Text excerpt:
◆ ◆ ◆ ◆ ◆ ◆ ◆

Location: US Empire, Pac NW
5,002 posts, read 12,360,632 times
Reputation: 4125
After reading the Wikipedia article, I totally believe that at least one airspeed indicator was false and that caused the pilot to disconnect the autopilot. Lack of outside reference horizon and inability to determine rates due to again lack of trusting the instruments probably led the pilot in command to repeatedly stall the airplane.

So the Airbus design isn't at fault per se here, especially if the pilot was able to stall the airplane. That tells me that the alternate law was engaged and flight envelope limiting was disabled. What Airbus could have done is address the issue of not doing good enough testing on the pitot probes. Those probes should be heated (I have seen them many times before and after a flight, those things are HOT! you can see the heat flow off them on a summer day).

◆ ◆ ◆ ◆ ◆ ◆ ◆

Source data:
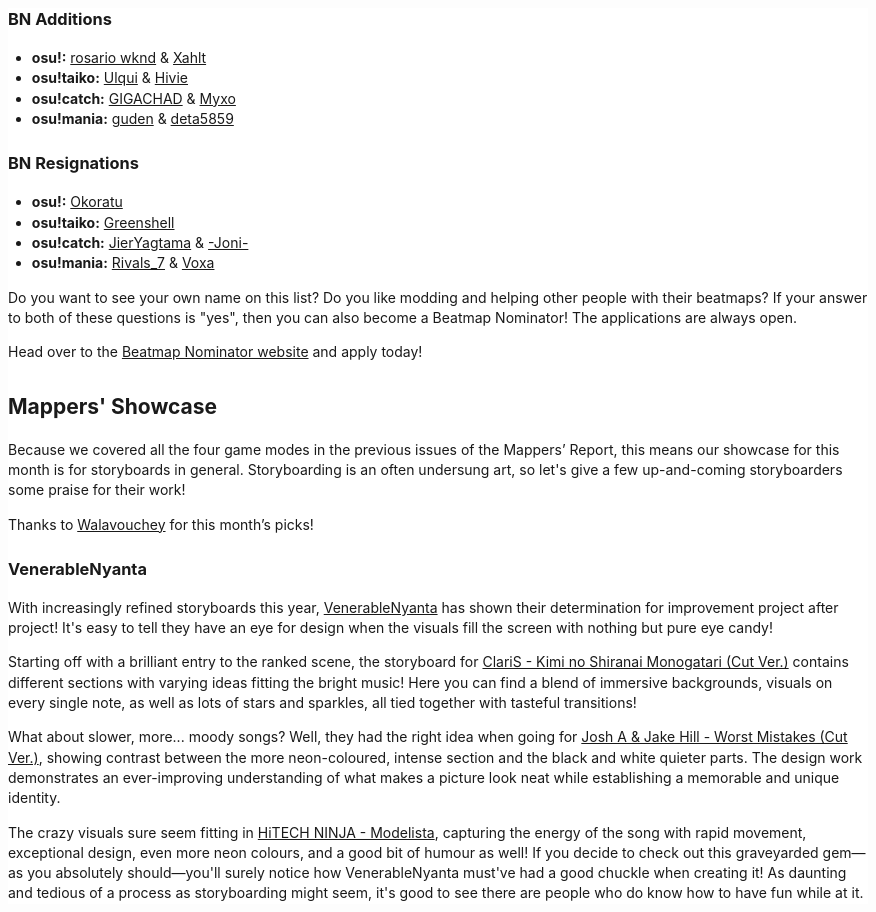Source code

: ### BN Additions

- **osu!:** [rosario wknd](https://osu.ppy.sh/users/6341518) & [Xahlt](https://osu.ppy.sh/users/13466351)
- **osu!taiko:** [Ulqui](https://osu.ppy.sh/users/1263669) & [Hivie](https://osu.ppy.sh/users/14102976)
- **osu!catch:** [GIGACHAD](https://osu.ppy.sh/users/11081858) & [Myxo](https://osu.ppy.sh/users/2202645)
- **osu!mania:** [guden](https://osu.ppy.sh/users/11626065) & [deta5859](https://osu.ppy.sh/users/15275662)

### BN Resignations

- **osu!:** [Okoratu](https://osu.ppy.sh/users/1623405)
- **osu!taiko:** [Greenshell](https://osu.ppy.sh/users/8693851)
- **osu!catch:** [JierYagtama](https://osu.ppy.sh/users/7483452) & [-Joni-](https://osu.ppy.sh/users/9988837)
- **osu!mania:** [Rivals_7](https://osu.ppy.sh/users/4610379) & [Voxa](https://osu.ppy.sh/users/9229539)

Do you want to see your own name on this list? Do you like modding and helping other people with their beatmaps? If your answer to both of these questions is "yes", then you can also become a Beatmap Nominator! The applications are always open.

Head over to the [Beatmap Nominator website](https://bn.mappersguild.com "Beatmap Nominators") and apply today!

## Mappers' Showcase

Because we covered all the four game modes in the previous issues of the Mappers’ Report, this means our showcase for this month is for storyboards in general. Storyboarding is an often undersung art, so let's give a few up-and-coming storyboarders some praise for their work!

Thanks to [Walavouchey](https://osu.ppy.sh/users/5773079) for this month’s picks!

### VenerableNyanta
 
With increasingly refined storyboards this year, [VenerableNyanta](https://osu.ppy.sh/users/12243368) has shown their determination for improvement project after project! It's easy to tell they have an eye for design when the visuals fill the screen with nothing but pure eye candy!
 
Starting off with a brilliant entry to the ranked scene, the storyboard for [ClariS - Kimi no Shiranai Monogatari (Cut Ver.)](https://osu.ppy.sh/beatmapsets/1191205#osu/2633220) contains different sections with varying ideas fitting the bright music! Here you can find a blend of immersive backgrounds, visuals on every single note, as well as lots of stars and sparkles, all tied together with tasteful transitions!

What about slower, more... moody songs? Well, they had the right idea when going for [Josh A & Jake Hill - Worst Mistakes (Cut Ver.)](https://osu.ppy.sh/beatmapsets/1312306#osu/2719818), showing contrast between the more neon-coloured, intense section and the black and white quieter parts. The design work demonstrates an ever-improving understanding of what makes a picture look neat while establishing a memorable and unique identity.

The crazy visuals sure seem fitting in [HiTECH NINJA - Modelista](https://osu.ppy.sh/beatmapsets/1148442#osu/2397737), capturing the energy of the song with rapid movement, exceptional design, even more neon colours, and a good bit of humour as well! If you decide to check out this graveyarded gem—as you absolutely should—you'll surely notice how VenerableNyanta must've had a good chuckle when creating it! As daunting and tedious of a process as storyboarding might seem, it's good to see there are people who do know how to have fun while at it.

◆ ◆ ◆ ◆ ◆ ◆ ◆

Exercises to complete:
1) Sum up the forum post about the Airbus stall in two sentences.
2) Extend the forum post about the Airbus stall, starting right after its last sentence.

Answers by item number:
1) After reading the Wikipedia article, the writer believes at least one false airspeed reading made the pilot disconnect the autopilot. The writer thinks no outside horizon and distrust of the instruments probably led to repeated stalls, and doesn't blame the Airbus design itself but says Airbus could have tested the pitot probes better.

2)
All signs point to bad flight planning and bad decisions from the flight crew. The Airbus vs. Boeing vs. everyone else method of flight deck design and controllability philosophy doesn't really factor in here. I would know that if there was an airspeed disagreement and the backup systems couldn't figure out who was right, I'd put the engines to max and trust my inertial reference system and climb. That cannot be fooled with by the wind and rain because those are (if they're modern) gyros which give actual attitude and rate information. Or I'd keep the autopilot on and climb. If the Airbus autopilot and inertial reference units are worth its weight in salt, it would maintain a reasonable flight path angle while climbing and using the acceleration data from the inertial reference unit.